The New Life is Like New Wine Bursting out of Old Wineskins
Mark 2:22 And no one pours new wine into old wineskins. If he does, the wine will burst the skins, and both the wine and the wineskins will be ruined. No, he pours new wine into new wineskins.”
The trouble with new wine is that it is still fermenting and bubbling, still full of life. It needs new containers of new supple skins which can expand to hold the pressure. Put new wine in old hardened inelastic wineskins which have already been stretched to their limit guaranteed the double tragedy of torn wineskins and the new wine running away, wasted.
For John’s disciples and for the Pharisees, the message was clear. The New Wine of the Kingdom of God could not be squeezed into the rigid old wineskins of Jewish rituals and traditions and practices. The New Wine of the Holy Spirit would burst out of Phariseical legalism or John’s pattern of rigid self denial. The new life Jesus brought would need new forms of expression, new structures, new patterns of worship and prayer and service. Because the new life Jesus brings is new and better and radically different. Jesus changed water into wine, better wine than anybody had ever tasted! And the new wine of the gospel would burst out of any man made religious containers. We can’t put God in a box so that he is on tap when we need Him. The new life cannot be confined – it just bursts out!
It is sad that over the years many churches have had to learn this lesson time and time again. When we should be going ever onward and upward, there is always the danger of getting stuck with new wine trapped in old wineskin. We must beware of being trapped in patterns of worship or prayer or evangelism which were right for previous generations but become a straitjacket for the new life Jesus brings.
Just occasionally I have moments on inspiration and in one such moment recently I wrote this.

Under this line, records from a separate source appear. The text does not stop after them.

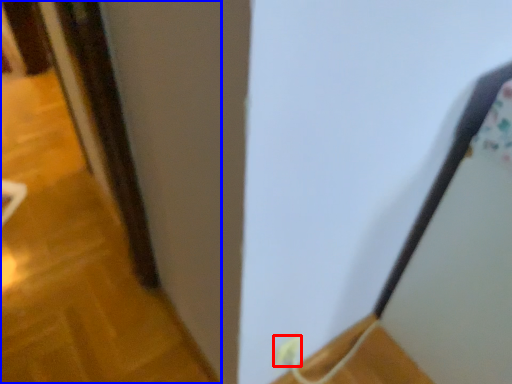
Question: Which of the following is the farthest to the observer, electric outlet (highlighted by a red box) or door (highlighted by a blue box)?

Choices:
 (A) electric outlet
 (B) door

Answer: (B)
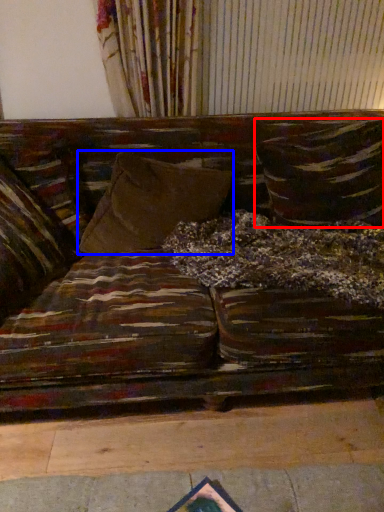
Question: Among these objects, which one is farthest to the camera, pillow (highlighted by a red box) or pillow (highlighted by a blue box)?

Choices:
 (A) pillow
 (B) pillow

Answer: (A)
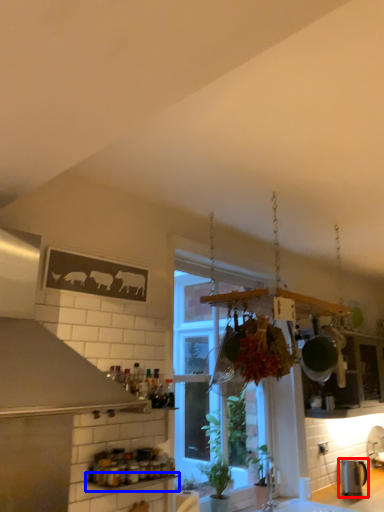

“The greatest challenge the church faces in this generation is to become the church of this generation and not remain the church of the last generation – or the last generation really will be the last generation!”
We must make sure that we are never trying to bottle up the new wine of the Kingdom in old wineskins. God wants us to enjoy the love and joy and peace which only comes from a living relationship with Jesus Christ – better than the best wedding feast. It cannot be just a new patch on an old life. Or new wine trapped in old wineskins until it all bursts out and gets wasted!